Data section:
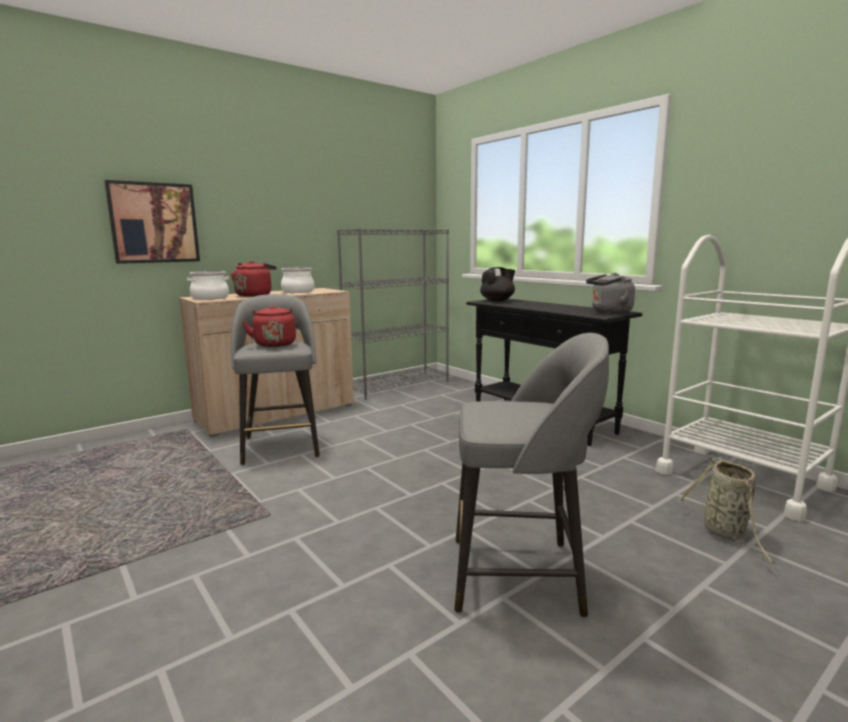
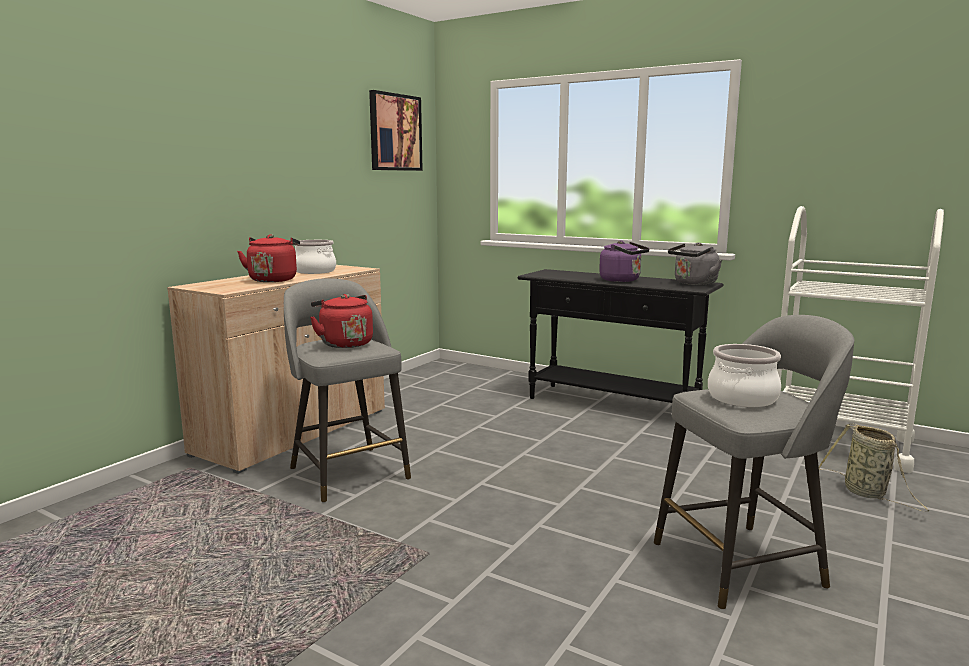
camera: 20 degrees left, 0 degrees up
(154, 223) = (135, 185): picture -> picture (395, 132)
(210, 298) = (222, 286): cooking pot -> cooking pot (741, 398)
(398, 385) = (413, 381): grey bookcase -> none
(497, 300) = (551, 273): black teapot -> none
(547, 307) = (622, 280): none -> purple kettle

Your objective:
Only the lines from the one containing "(154, 223) = (135, 185): picture" through the final line of the records above should be printed, exactly as they stand.

Result of the exercise:
(154, 223) = (135, 185): picture -> picture (395, 132)
(210, 298) = (222, 286): cooking pot -> cooking pot (741, 398)
(398, 385) = (413, 381): grey bookcase -> none
(497, 300) = (551, 273): black teapot -> none
(547, 307) = (622, 280): none -> purple kettle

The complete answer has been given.